São Paulo – Ann Miller, que morreu quinta-feira aos 81 anos, remete o cinéfilo ao tempo dos musicais, gênero no qual ela brilhou ao lado de nomes mitológicos como Gene Kelly e Fred Astaire. Ann, cujo nome real era Lucille Ann Col-lier, nasceu em Houston no Texas em 12 de abril de 1923. Filha de um advogado conhecido, chegou a ser registrada como Johnnie Lucille, pois o pai esperava filho homem. Ann sofria de câncer no pulmão. Morreu em Los Angeles na Califórnia e será lembrada como a indiscutível rainha do sapateado.
Exibia-se com graça infinita, mas não escapou a essa mania pelos números e estatísticas que são parte da cultura americana: em seus tempos áureos, conseguia dar 500 batidas por minuto com seus pés. Uma metralhadora do sapateado – mas é claro que sua arte ia muito além do recorde. Limitada a ele, seria atração circense, nada mais. A maneira como o fazia, o senso rítmico e a graça, isso sim faziam dela uma artista.
Os pontos altos de sua carreira estão em três musicais famosos, Um Dia em Nova York, de Stanley Donen, com Gene Kelly e Frank Sinatra, Desfile de Páscoa, de Charles Walters, com Fred Astaire e Judy Garland, e Dá-me Um Beijo, de George Sidney, com Khaterine Grayson e Howard Keel. Neles, exibiu-se no esplendor de sua forma e com parceiros à altura. À altura, aliás, é falar pouco, levando-se em conta que se trata de monstros sagrados desse tipo de arte como Astaire e Kelly.

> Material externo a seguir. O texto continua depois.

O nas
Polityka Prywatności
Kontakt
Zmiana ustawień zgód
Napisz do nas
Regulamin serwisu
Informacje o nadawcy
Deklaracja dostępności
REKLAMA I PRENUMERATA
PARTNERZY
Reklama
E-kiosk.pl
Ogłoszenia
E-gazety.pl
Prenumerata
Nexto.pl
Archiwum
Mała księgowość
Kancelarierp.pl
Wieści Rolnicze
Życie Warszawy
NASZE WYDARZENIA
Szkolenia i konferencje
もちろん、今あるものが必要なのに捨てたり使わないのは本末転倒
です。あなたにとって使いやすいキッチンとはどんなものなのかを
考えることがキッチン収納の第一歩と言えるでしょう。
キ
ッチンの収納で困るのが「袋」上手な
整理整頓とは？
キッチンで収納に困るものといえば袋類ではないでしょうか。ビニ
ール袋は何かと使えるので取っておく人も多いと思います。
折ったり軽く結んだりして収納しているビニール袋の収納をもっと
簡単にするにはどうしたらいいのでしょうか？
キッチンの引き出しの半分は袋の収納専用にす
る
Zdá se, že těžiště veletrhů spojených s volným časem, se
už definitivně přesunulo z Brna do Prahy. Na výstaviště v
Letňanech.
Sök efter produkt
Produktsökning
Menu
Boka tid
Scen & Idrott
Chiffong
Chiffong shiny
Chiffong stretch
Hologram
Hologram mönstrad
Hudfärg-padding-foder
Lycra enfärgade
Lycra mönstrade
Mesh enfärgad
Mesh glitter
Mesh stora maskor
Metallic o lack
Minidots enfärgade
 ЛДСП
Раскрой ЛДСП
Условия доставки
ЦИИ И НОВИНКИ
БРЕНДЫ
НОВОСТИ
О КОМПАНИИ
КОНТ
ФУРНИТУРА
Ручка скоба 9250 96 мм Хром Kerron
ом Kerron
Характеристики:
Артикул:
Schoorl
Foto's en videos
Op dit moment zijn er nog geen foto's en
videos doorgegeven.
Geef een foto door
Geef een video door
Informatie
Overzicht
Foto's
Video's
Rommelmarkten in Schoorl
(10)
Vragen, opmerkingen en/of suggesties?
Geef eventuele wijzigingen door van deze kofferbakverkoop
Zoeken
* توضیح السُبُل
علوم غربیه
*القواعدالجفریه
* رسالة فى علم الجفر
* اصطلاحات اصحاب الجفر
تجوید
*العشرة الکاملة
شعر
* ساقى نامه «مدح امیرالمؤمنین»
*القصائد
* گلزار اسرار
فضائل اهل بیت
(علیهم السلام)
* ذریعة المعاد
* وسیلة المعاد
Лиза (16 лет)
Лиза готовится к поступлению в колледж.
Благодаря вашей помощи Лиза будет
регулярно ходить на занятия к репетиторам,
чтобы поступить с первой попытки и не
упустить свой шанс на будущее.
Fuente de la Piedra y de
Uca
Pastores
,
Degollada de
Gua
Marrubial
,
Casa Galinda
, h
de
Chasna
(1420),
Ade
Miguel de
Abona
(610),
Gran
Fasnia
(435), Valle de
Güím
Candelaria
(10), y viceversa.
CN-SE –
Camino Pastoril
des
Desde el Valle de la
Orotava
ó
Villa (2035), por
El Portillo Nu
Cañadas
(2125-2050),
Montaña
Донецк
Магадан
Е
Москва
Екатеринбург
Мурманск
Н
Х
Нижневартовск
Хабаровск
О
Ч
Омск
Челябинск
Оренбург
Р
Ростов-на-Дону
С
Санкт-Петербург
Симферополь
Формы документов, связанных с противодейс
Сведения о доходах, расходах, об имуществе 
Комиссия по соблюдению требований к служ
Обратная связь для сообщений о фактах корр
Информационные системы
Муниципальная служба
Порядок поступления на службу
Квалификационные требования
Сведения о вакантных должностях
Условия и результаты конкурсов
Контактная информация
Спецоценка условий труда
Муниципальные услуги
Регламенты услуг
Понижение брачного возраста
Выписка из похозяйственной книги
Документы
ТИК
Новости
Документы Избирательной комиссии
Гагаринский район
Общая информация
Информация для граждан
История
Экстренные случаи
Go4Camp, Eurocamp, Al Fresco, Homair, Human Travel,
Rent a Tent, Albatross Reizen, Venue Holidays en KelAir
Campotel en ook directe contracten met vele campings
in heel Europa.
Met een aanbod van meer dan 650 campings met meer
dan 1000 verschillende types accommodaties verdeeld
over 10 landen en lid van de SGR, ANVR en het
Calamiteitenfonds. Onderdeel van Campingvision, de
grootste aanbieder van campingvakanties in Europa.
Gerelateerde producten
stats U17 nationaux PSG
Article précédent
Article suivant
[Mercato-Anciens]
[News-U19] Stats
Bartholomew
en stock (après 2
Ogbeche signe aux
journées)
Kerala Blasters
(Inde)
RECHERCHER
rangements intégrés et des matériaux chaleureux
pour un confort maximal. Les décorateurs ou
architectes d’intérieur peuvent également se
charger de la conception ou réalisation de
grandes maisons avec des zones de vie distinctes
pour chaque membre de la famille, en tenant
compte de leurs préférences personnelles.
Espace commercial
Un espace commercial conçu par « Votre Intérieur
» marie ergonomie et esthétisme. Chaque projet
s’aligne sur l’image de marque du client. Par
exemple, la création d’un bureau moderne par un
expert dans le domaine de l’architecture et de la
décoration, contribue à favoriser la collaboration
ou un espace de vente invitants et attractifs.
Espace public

Mesmo depois de passada a juventude, Ann Mil-ler continuou amealhando milhões com essa atividade tão dependente do vigor físico. Em companhia de Mickey Rooney encenou na Broadway o espetáculo Sugar Babies, justamente um tributo à era dos grandes musicais. Na verdade, os musicais já tinham entrado em declínio havia muito e Hollywood não se ocupava mais deles. Foram um fenômeno de popularidade até os anos 50, mas não sobreviveram às mudanças que se operavam na estética dominante do cinema comercial.
Aparentemente, o público queria filmes mais realistas, histórias “bem contadas”, com as quais pudesse se identificar e não essas fantasias embaladas às vezes por música de alta qualidade e encenadas por atores e bailarinos de primeira linha. De modo que, forçada pela idade e também pelo declínio do gênero em que se especializara, Ann Miller foi se afastando. Sua carreira no cinema, na prática, termina em 1956, mas ela se mantém ativa trabalhando na televisão e também no teatro. Deu-se bem, preparando o terreno para o sucesso de Sugar Babies que, como afirmou recentemente, havia sido responsável por sua independência financeira.
Ann Miller era tão natural na tela e no palco que tudo parecia fácil para ela. Engano. Como disse em entrevistas, exercitava-se como uma verdadeira atleta profissional para alcançar aquele nível de desempenho: “Tive de viver como uma freira durante a minha carreira. A vida de artista é muito muito solitária, e quando alguém trabalha duro como eu não tem muito tempo para se divertir”. No entanto, divertiu e deu muito prazer aos cinéfilos de sua época.